# Trip to Switzerland



## mjpksp (May 8, 2010)

Just thought I'd share our expereinces of staying in Switzerland. 

As people on here had advised we had to buy the HGV tax when we got to the border. It took a while to sort out as we needed 11 days worth and neither of us could figure out the form which seemed to be written in all languages bar english (fair enough though - why should I expect it to be any different.). Stayed at Camping Seebucht in Zurich first of all. We'd chosen this sight as I was taking part in the Ironman triathlon and it was close to the start of the race. We weren't allowed to book in advance so when we arrived we were shocked to find it pretty full already. There were motorhomes and tents everywhere (see second photo). The owner said he had no more room! I asked if I could turn around and whilst I was doing this he 'found' us a place. If you look at the first picture, out MH is the Adria. However it was a place to stay. One evening my wife opened the window slightly. The windows are of the type whereby you have to fully extend them to close them. This was not possible due to the close proximity of the neighbouring MH. We had to unscrew the window support arms to close the window! It was very expensive considering the average facilities. Unless you want to be close to the centre of Zurich, I wouldn't recommend this site.  
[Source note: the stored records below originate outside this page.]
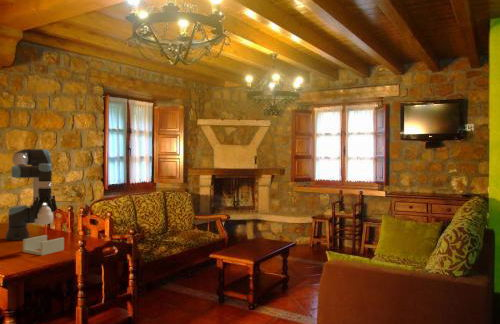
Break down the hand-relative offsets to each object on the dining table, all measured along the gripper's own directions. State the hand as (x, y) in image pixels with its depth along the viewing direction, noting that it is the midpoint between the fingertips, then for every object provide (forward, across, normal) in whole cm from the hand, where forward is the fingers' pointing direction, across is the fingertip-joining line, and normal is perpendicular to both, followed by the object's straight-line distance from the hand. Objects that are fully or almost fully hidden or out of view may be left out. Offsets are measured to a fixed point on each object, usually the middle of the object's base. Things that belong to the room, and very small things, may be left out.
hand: (44, 222), depth 260 cm
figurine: (+2, 0, 0) cm, 2 cm away
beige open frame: (+18, 0, 0) cm, 18 cm away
We didn't stay at this site long and moved on to Lazy Rancho in Interlaken. What a difference. The view from the motorhome was stunning (sorry pictures larger than 1mb and so can't upload). We could see the Eiger, the Monch and the Jungfrau. Beautiful location. Lots to see and do. Buses etc on time. We even had a go at paragluiding (that's myself, the wife and daughters aged 9 and 5!). The site was brilliant and the owners really friendly and helpful. We had our own tap and drain on our pitch.  

The roads were fantastic. What's more as a pedestrian even if you turned to face the road the drivers would stop in anticipation of you crossing. The drivers were very tollerant of other road users including MH's, caravans and cyclists (which is more than can be said for some of the posters on here!).

I'm sad it came to an end so quickly. Would definitely go back but will have to save up first!

Even bought a cuckoo clock and cow bell!


----------